On my arrival at my father-in-law's house, I found that the information
I had accidentally heard was unfortunately a sad reality. My brother-
in-law had not left Darlington an hour on his journey to Otonabee
before my wife breathed her last. I had not even the consolation of
bidding her a last adieu. Few can comprehend my feelings on this trying
occasion, except those who have suffered under a similar bereavement. I
was not yet twenty-one years of age. I was in a strange country--the
tie severed between me and my only friends in a manner so afflicting
and melancholy--all my hopes and future prospects in life dashed, as it
were, to the ground.
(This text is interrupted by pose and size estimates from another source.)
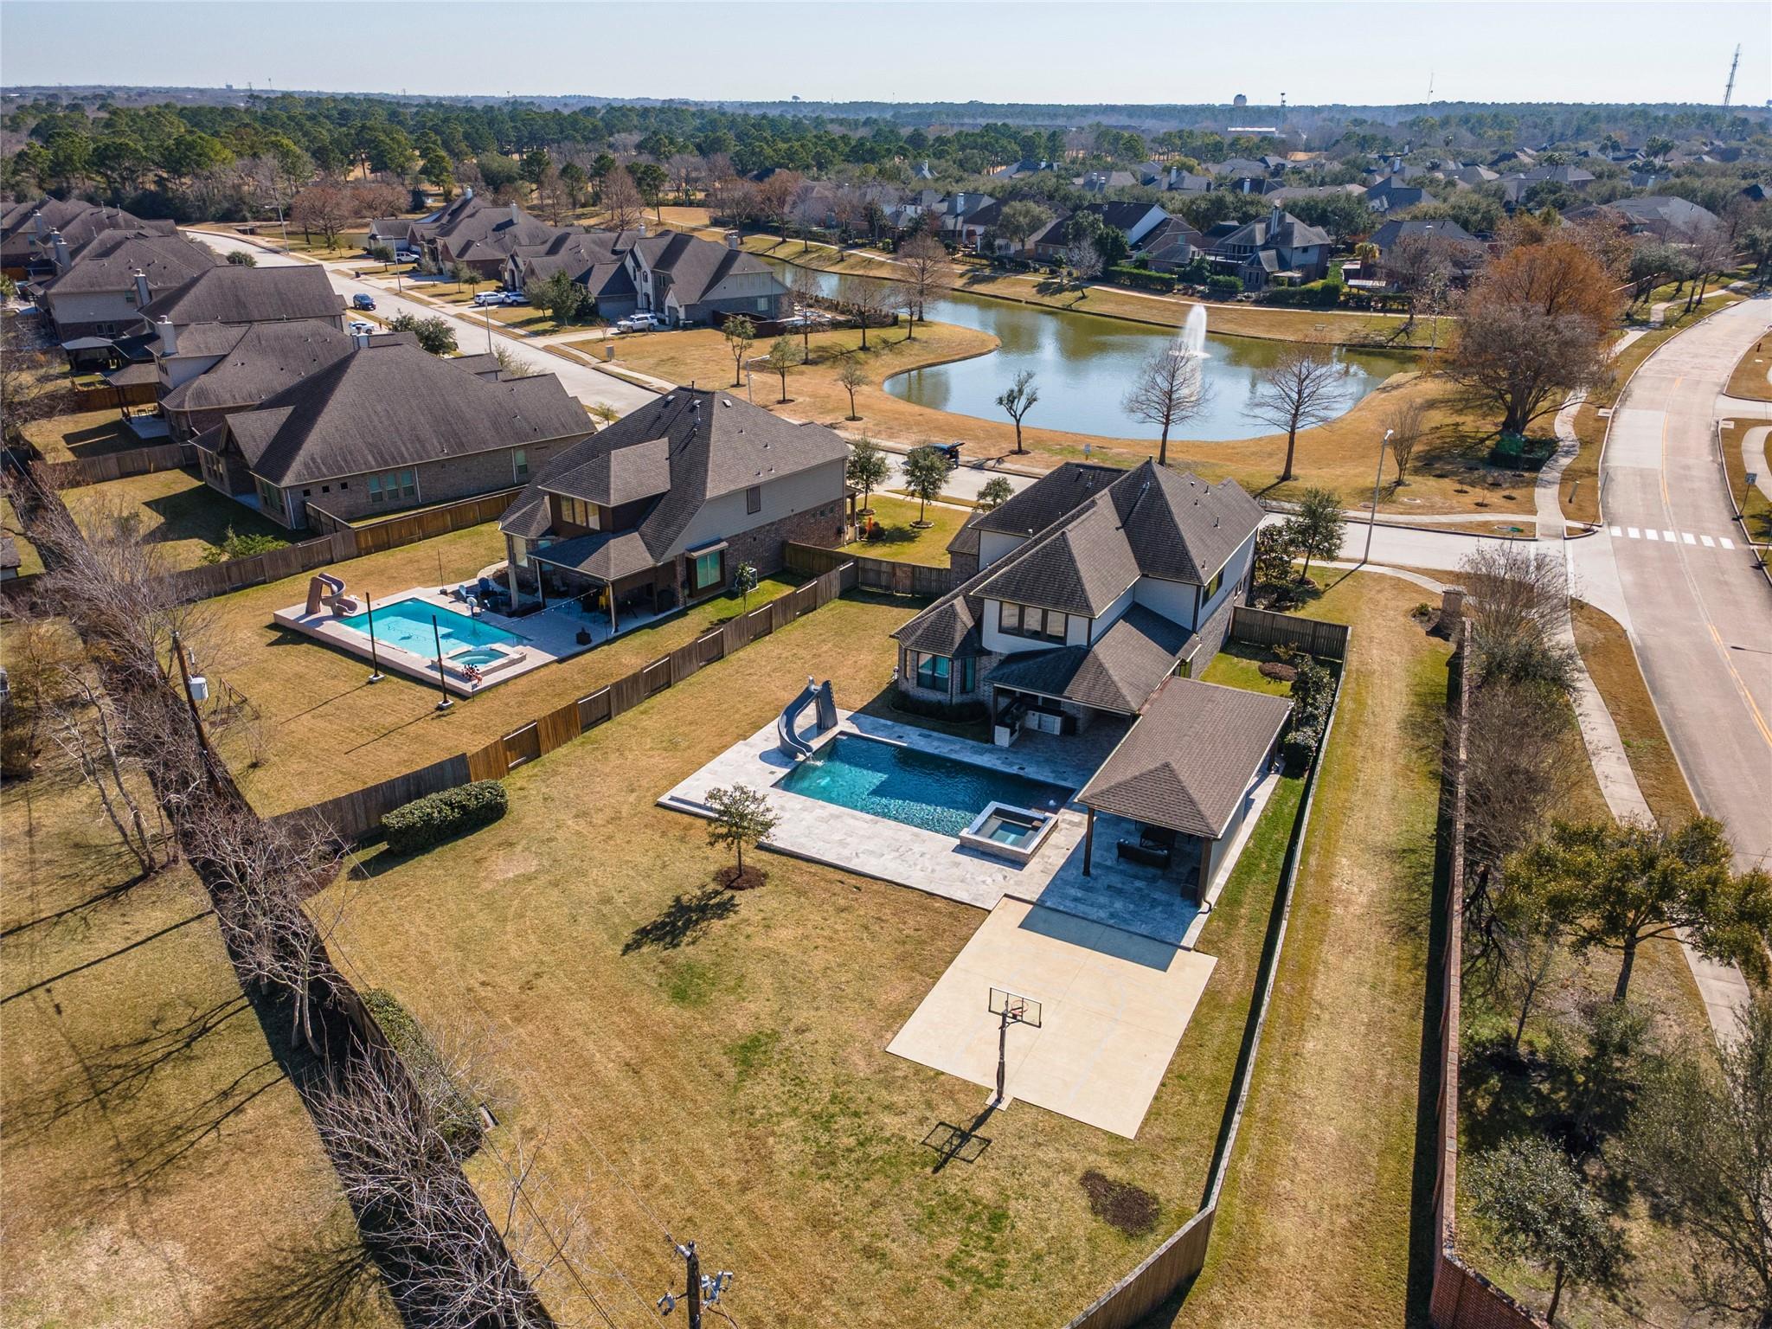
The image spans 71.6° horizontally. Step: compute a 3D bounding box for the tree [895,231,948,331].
[{"bbox_3d":[5.206,-57.430,183.660,7.657,12.945,7.657,1,25,1],"label":"tree"}]

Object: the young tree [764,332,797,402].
[{"bbox_3d":[-11.386,-32.596,135.499,3.664,7.190,3.664,-1,25,-4],"label":"young tree"}]

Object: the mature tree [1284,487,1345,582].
[{"bbox_3d":[29.765,-8.965,86.235,4.200,6.800,4.200,9,26,18],"label":"mature tree"}]

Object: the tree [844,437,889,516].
[{"bbox_3d":[-1.668,-15.740,101.295,3.700,6.276,3.700,1,25,0],"label":"tree"}]

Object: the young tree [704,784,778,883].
[{"bbox_3d":[-6.337,7.172,52.786,3.152,4.544,3.152,-3,25,-7],"label":"young tree"}]

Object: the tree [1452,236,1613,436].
[{"bbox_3d":[66.215,-33.198,124.929,16.000,18.600,16.000,13,27,25],"label":"tree"}]

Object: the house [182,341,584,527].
[{"bbox_3d":[-42.339,-22.058,107.248,28.000,11.200,18.500,-21,33,-39],"label":"house"}]

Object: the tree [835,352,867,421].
[{"bbox_3d":[-3.447,-29.298,130.019,3.300,6.793,3.300,1,25,0],"label":"tree"}]

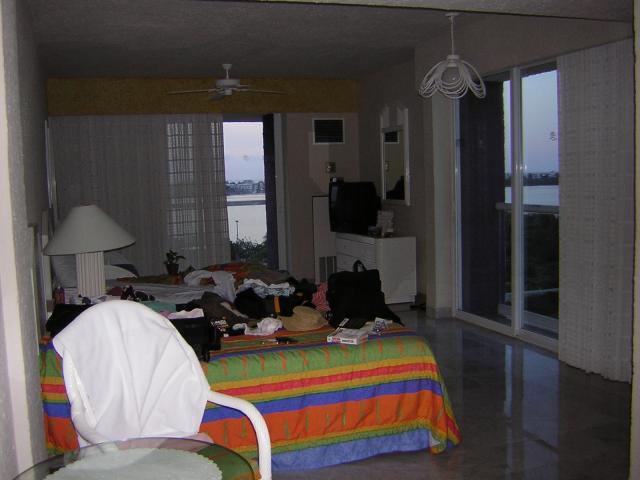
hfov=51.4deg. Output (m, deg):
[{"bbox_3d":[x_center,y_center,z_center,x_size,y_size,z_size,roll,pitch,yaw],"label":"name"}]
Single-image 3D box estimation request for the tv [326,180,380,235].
[{"bbox_3d":[0.433,-0.383,8.073,0.460,0.600,0.600,-5,6,-37],"label":"tv"}]

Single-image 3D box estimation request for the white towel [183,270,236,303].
[{"bbox_3d":[-0.836,0.352,5.038,0.420,0.210,0.380,-3,5,-19],"label":"white towel"}]

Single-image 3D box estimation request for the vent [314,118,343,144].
[{"bbox_3d":[0.108,-1.381,8.473,0.430,0.330,0.040,-3,5,-19],"label":"vent"}]

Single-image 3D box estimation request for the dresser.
[{"bbox_3d":[0.660,0.321,8.078,0.460,0.775,1.339,-3,5,-19],"label":"dresser"}]

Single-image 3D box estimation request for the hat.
[{"bbox_3d":[-0.093,0.449,3.732,0.270,0.120,0.300,-3,5,-19],"label":"hat"}]

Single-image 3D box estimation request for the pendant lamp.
[{"bbox_3d":[1.032,-1.433,5.183,0.590,0.650,0.590,-3,5,-19],"label":"pendant lamp"}]

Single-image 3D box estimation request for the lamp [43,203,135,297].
[{"bbox_3d":[-1.494,0.075,4.314,0.550,0.630,0.550,-3,5,-19],"label":"lamp"}]

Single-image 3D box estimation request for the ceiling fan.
[{"bbox_3d":[-0.975,-1.682,7.018,1.240,0.360,1.240,-3,5,-19],"label":"ceiling fan"}]

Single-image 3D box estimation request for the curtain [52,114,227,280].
[{"bbox_3d":[-2.031,-0.341,7.725,1.973,2.263,0.130,-3,5,-19],"label":"curtain"}]

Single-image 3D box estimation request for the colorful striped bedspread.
[{"bbox_3d":[-0.532,0.798,3.743,1.980,0.600,1.420,-3,5,-19],"label":"colorful striped bedspread"}]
I had expended all my little capital in providing
a comfortable home for her, who, alas! was doomed never to behold it;
and I had a little son to bring up without the aid of my poor Emma,
whose piety and sweet temper would have been so invaluable to our
child.

A nurse was obtained for my poor motherless babe, the babe over whom I
shed so many tears--a sad welcome, this, to as fine a boy as ever a
father's eye looked upon!

I followed the remains of my beloved wife to the grave; and then
tarried for a month in that house of sorrow. My only consolation was
derived from my knowledge that Emma loved her Saviour, and put her
trust in him while passing through the valley of the shadow of death.

"How many hopes have sprung in radiance hence;
Their trace yet lights the dust where thou art sleeping.